Но остается решить ключевой вопрос, касающийся художественного метода Шарова: как все-таки ему удается погрузить читателя в прошлое и вместе с тем отстранить от него, чтобы сам читатель мог его осмыслить? Когда Липовецкий утверждает, что «медлительное выстраивание механики, порождающей историческую травму, задает необходимую критическую дистанцию»286
, он указывает на один из важнейших элементов поэтики Шарова. Изменения в скорости повествования являются одним из главных приемов Шарова, что опровергает кажущуюся монолитность и однородность шаровских романов с их отсутствием диалога, легко опознаваемым и вездесущим авторским голосом и четким разделением на более или менее равные абзацы. В соответствии с классическим определением остранения (по Шкловскому), затрудненное восприятие направляет и вновь привлекает внимание читателя к тому, что «остранено» (обычно у Шарова это некая разновидность русского мессианства). В качестве противовеса подобным затруднениям, как мы увидим, функционируют те фрагменты, где повествование ускоряется, а мы, читатели, неумолимо и даже автоматически оказываемся вовлечены в последствия того или иного типа «безумия».В свою очередь, контраст между замедлением и ускорением повествования сам по себе является лишь разновидностью более широкой дихотомии, на которой, как мне кажется, строятся романы Шарова, а точнее, на контрасте плотности и сложности, с одной стороны, и ясности – и даже прозрачности, – с другой. Прихотливость содержания и нарратива, которая ставит в тупик читателей Шарова, противостоит, пусть и неочевидно, поиску ясности, который ведется в тех же самых текстах на уровне языка, стиля и метафоры287
. Более того, этот структурообразующий – с точки зрения как темы, так и формы – контраст актуализирует многие взаимозависимые тематические оппозиции, которые поддерживаются, но никогда не разрешаются в произведениях Шарова, особенно когда речь идет о противопоставлении добра и зла.Мы разовьем этот тезис ниже, анализируя два ключевых романа Шарова: «Репетиции» (1986–1988, опубликован в 1992) и «До и во время» (1988–1991, опубликован в 1993). Хронологически это его второй и третий романы соответственно. Мы же рассмотрим их в обратном хронологическом порядке по следующей причине: в начале повествования «До и во время» есть замечательная (занимающая восемь страниц) сцена, которая освещает шаровскую концпецию авторства и в то же время удачно отражает дихотомию плотности и ясности, как и желаемые переходы между ними. Но прежде нам необходимо погрузиться в романный контекст.

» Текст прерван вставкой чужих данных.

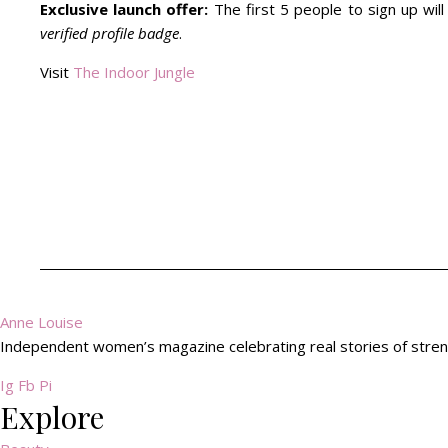
Exclusive launch offer:
The first 5 people to sign up wil
verified profile badge
.
Visit
The Indoor Jungle
Anne Louise
Independent women’s magazine celebrating real stories of streng
Ig
Fb
Pi
Explore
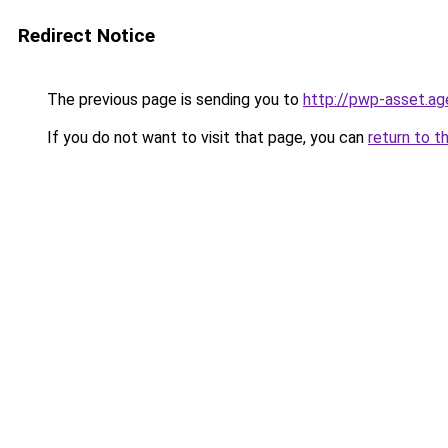
Redirect Notice
The previous page is sending you to
http://pwp-asset.ag
If you do not want to visit that page, you can
return to t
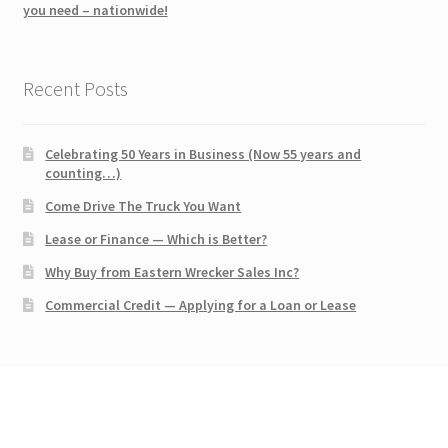
you need – nationwide!
Recent Posts
Celebrating 50 Years in Business (Now 55 years and
counting…)
Come Drive The Truck You Want
Lease or Finance — Which is Better?
Why Buy from Eastern Wrecker Sales Inc?
Commercial Credit — Applying for a Loan or Lease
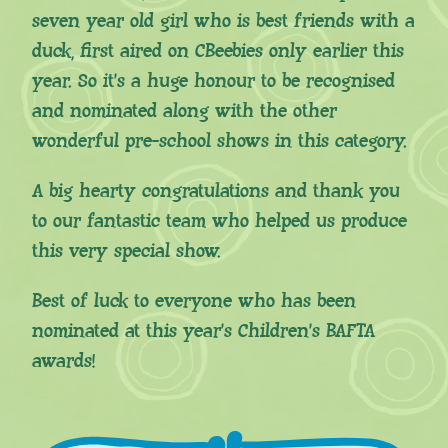
seven year old girl who is best friends with a
duck, first aired on CBeebies only earlier this
year. So it’s a huge honour to be recognised
and nominated along with the other
wonderful pre-school shows in this category.
A big hearty congratulations and thank you
to our fantastic team who helped us produce
this very special show.
Best of luck to everyone who has been
nominated at this year’s Children’s BAFTA
awards!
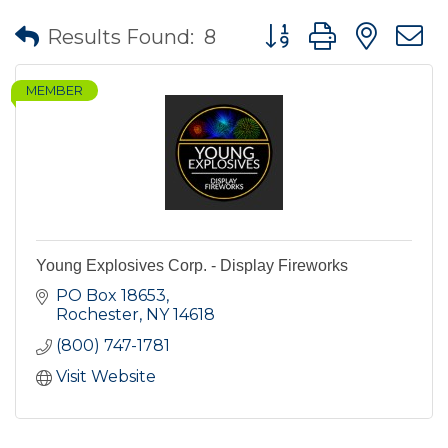
Button group with nes
Results Found:
8
MEMBER
Young Explosives Corp. - Display Fireworks
PO Box 18653
Rochester
NY
14618
(800) 747-1781
Visit Website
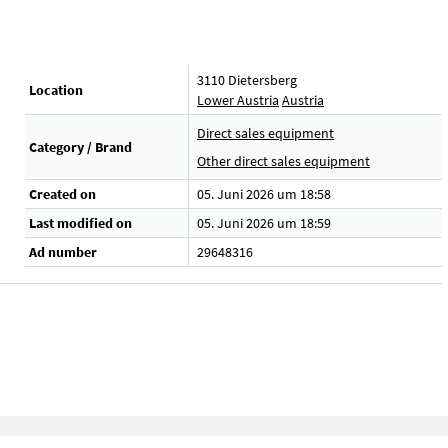
3110 Dietersberg
Location
Lower Austria
Austria
Direct sales equipment
Category / Brand
.
Other direct sales equipment
Created on
05. Juni 2026 um 18:58
Last modified on
05. Juni 2026 um 18:59
Ad number
29648316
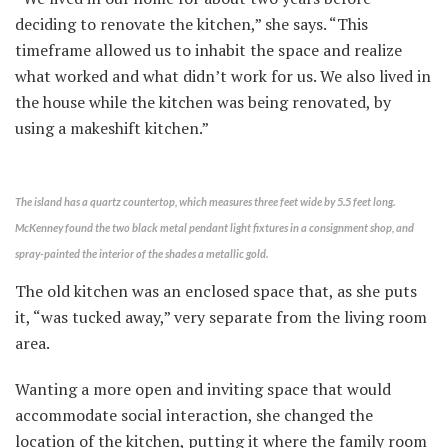
deciding to renovate the kitchen,” she says. “This
timeframe allowed us to inhabit the space and realize
what worked and what didn’t work for us. We also lived in
the house while the kitchen was being renovated, by
using a makeshift kitchen.”
The island has a quartz countertop, which measures three feet wide by 5.5 feet long.
McKenney found the two black metal pendant light fixtures in a consignment shop, and
spray-painted the interior of the shades a metallic gold.
The old kitchen was an enclosed space that, as she puts
it, “was tucked away,” very separate from the living room
area.
Wanting a more open and inviting space that would
accommodate social interaction, she changed the
location of the kitchen, putting it where the family room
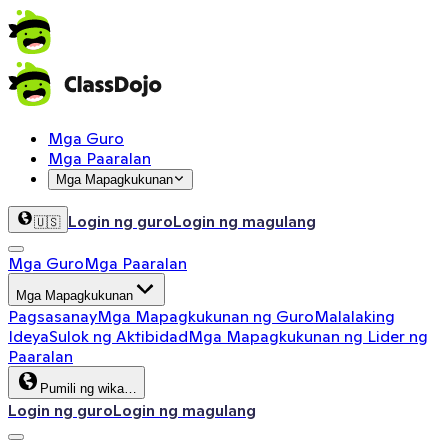
Mga Guro
Mga Paaralan
Mga Mapagkukunan
Login ng guro
Login ng magulang
🇺🇸
Mga Guro
Mga Paaralan
Mga Mapagkukunan
Pagsasanay
Mga Mapagkukunan ng Guro
Malalaking
Ideya
Sulok ng Aktibidad
Mga Mapagkukunan ng Lider ng
Paaralan
Pumili ng wika…
Login ng guro
Login ng magulang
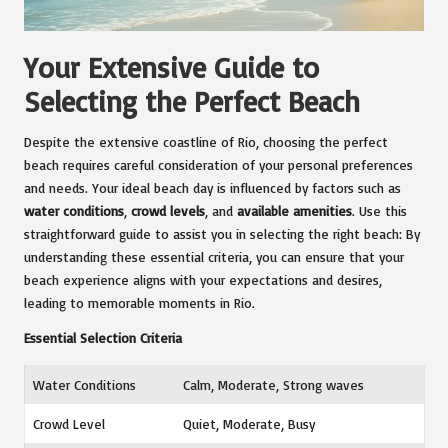
Your Extensive Guide to
Selecting the Perfect Beach
Despite the extensive coastline of Rio, choosing the perfect
beach requires careful consideration of your personal preferences
and needs. Your ideal beach day is influenced by factors such as
water conditions
,
crowd levels
, and
available amenities
. Use this
straightforward guide to assist you in selecting the right beach: By
understanding these essential criteria, you can ensure that your
beach experience aligns with your expectations and desires,
leading to memorable moments in Rio.
Essential Selection Criteria
Water Conditions
Calm, Moderate, Strong waves
Crowd Level
Quiet, Moderate, Busy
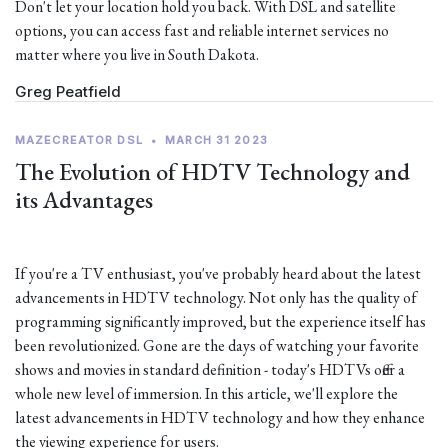
Don't let your location hold you back. With DSL and satellite
options, you can access fast and reliable internet services no
matter where you live in South Dakota.
Greg Peatfield
MAZECREATOR DSL
•
MARCH 31 2023
The Evolution of HDTV Technology and
its Advantages
If you're a TV enthusiast, you've probably heard about the latest
advancements in HDTV technology. Not only has the quality of
programming significantly improved, but the experience itself has
been revolutionized. Gone are the days of watching your favorite
shows and movies in standard definition - today's HDTVs offer a
whole new level of immersion. In this article, we'll explore the
latest advancements in HDTV technology and how they enhance
the viewing experience for users.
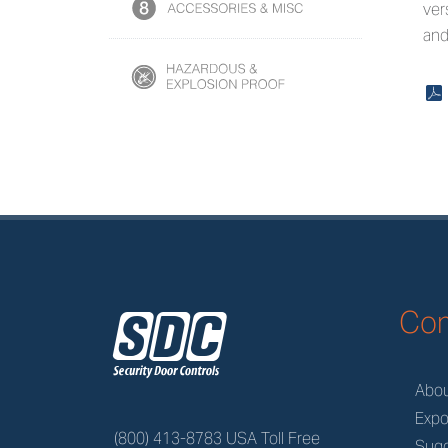
ver
and
x
z
Co
Abo
Expo
(800) 413-8783 USA Toll Free
Sugg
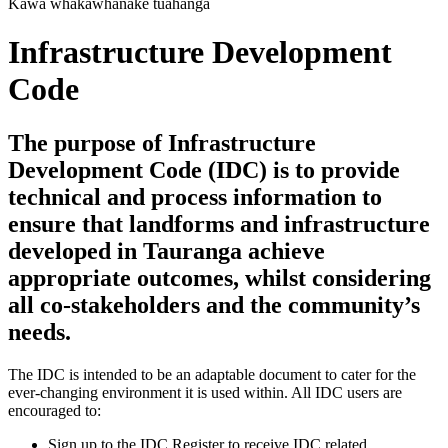
Kawa whakawhanake tūāhanga
Infrastructure Development
Code
The purpose of Infrastructure
Development Code (IDC) is to provide
technical and process information to
ensure that landforms and infrastructure
developed in Tauranga achieve
appropriate outcomes, whilst considering
all co-stakeholders and the community’s
needs.
The IDC is intended to be an adaptable document to cater for the
ever-changing environment it is used within. All IDC users are
encouraged to:
Sign up to the IDC Register to receive IDC related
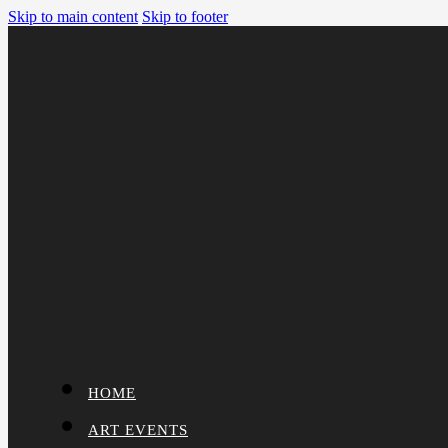
Skip to main content
Skip to footer
HOME
ART EVENTS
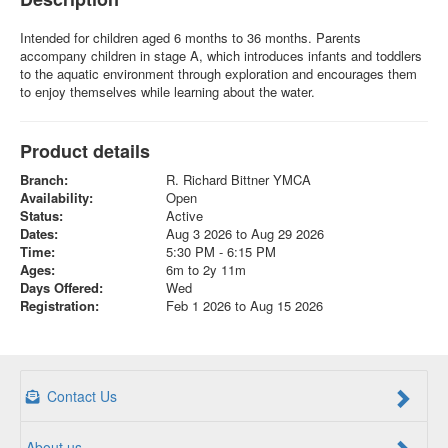
Intended for children aged 6 months to 36 months. Parents
accompany children in stage A, which introduces infants and toddlers
to the aquatic environment through exploration and encourages them
to enjoy themselves while learning about the water.
Product details
Branch:
R. Richard Bittner YMCA
Availability:
Open
Status:
Active
Dates:
Aug 3 2026 to Aug 29 2026
Time:
5:30 PM - 6:15 PM
Ages:
6m to 2y 11m
Days Offered:
Wed
Registration:
Feb 1 2026 to Aug 15 2026
Contact Us
About us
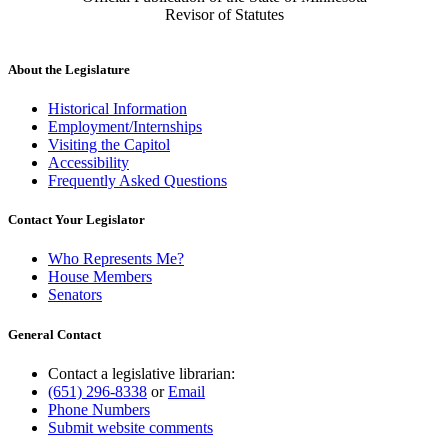
Revisor of Statutes
About the Legislature
Historical Information
Employment/Internships
Visiting the Capitol
Accessibility
Frequently Asked Questions
Contact Your Legislator
Who Represents Me?
House Members
Senators
General Contact
Contact a legislative librarian:
(651) 296-8338
or
Email
Phone Numbers
Submit website comments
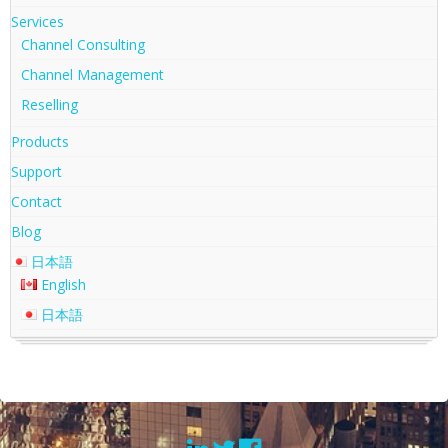
Services
Channel Consulting
Channel Management
Reselling
Products
Support
Contact
Blog
日本語
English
日本語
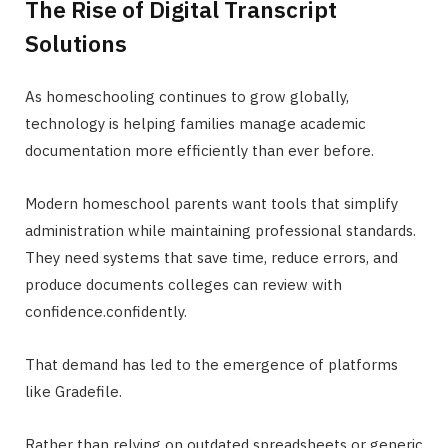
The Rise of Digital Transcript
Solutions
As homeschooling continues to grow globally,
technology is helping families manage academic
documentation more efficiently than ever before.
Modern homeschool parents want tools that simplify
administration while maintaining professional standards.
They need systems that save time, reduce errors, and
produce documents colleges can review with
confidence.confidently.
That demand has led to the emergence of platforms
like Gradefile.
Rather than relying on outdated spreadsheets or generic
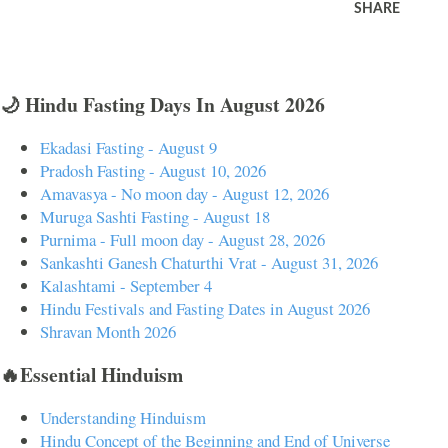
SHARE
🌙 Hindu Fasting Days In August 2026
Ekadasi Fasting - August 9
Pradosh Fasting - August 10, 2026
Amavasya - No moon day - August 12, 2026
Muruga Sashti Fasting - August 18
Purnima - Full moon day - August 28, 2026
Sankashti Ganesh Chaturthi Vrat - August 31, 2026
Kalashtami - September 4
Hindu Festivals and Fasting Dates in August 2026
Shravan Month 2026
🔥Essential Hinduism
Understanding Hinduism
Hindu Concept of the Beginning and End of Universe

Рассказчиком в романе «До и во время» выступает Алеша, советский «опытный журналист» (действие происходит в середине 1960‐х годов) и автор популярных «книжек о Ленине»288
. В середине жизни его карьера неожиданно идет в гору, о чем свидетельствует предложение написать книгу для престижной серии «Жизнь замечательных людей». Но в это время, поскользнувшись на льду, он получает травму головы, после чего у него периодически случаются провалы в памяти, и каждый раз он оказывается где-то далеко от своего московского дома. Именно из‐за приступов амнезии Алеша чувствует, что его жизнь «стала замыкаться, возвращаться назад», «память стала центром» его мира, и заявляет: «[я должен] сохранить тех, кого знал лишь я или, во всяком случае, готов был помнить один я» (ДВВ 13–14). Он осуществляет на практике идею, о которой впервые узнал в детстве из рассказов об Иване Грозном: тот хранил имена убитых им жертв в своих поминальных списках – «Синодике опальных». Само собой разумеется, что мотивы у Алеши совершенно иные, чем у Ивана Грозного: его волнуют несправедливые, сломанные судьбы тех, кого он знал и любил, тех, кто, «умирая, чувствовали себя обделенными, опальными и обманутыми жизнью» (ДВВ 18). Таким образом, он предвосхищает устремления Николая Федорова, философа XIX века, который станет одним из главных героев последних двух третей романа.В конце концов Алеша ложится в психиатрическое отделение больницы; в этом здании раньше помещался интернат для детей кадровых партийных функционеров, некоторые из них до сих пор живут там. В больнице он находит новое применение для своих поминальных списков, занося в них воспоминания своих соседей по гериатрическому отделению и тем самым надеясь искупить их жизни. Охваченный глубоким отчаянием и апокалиптическими предчувствиями, Алеша делает попытку бросить вызов Богу и Его предполагаемой уверенности в том, что «все зло от нас и мы неисправимы».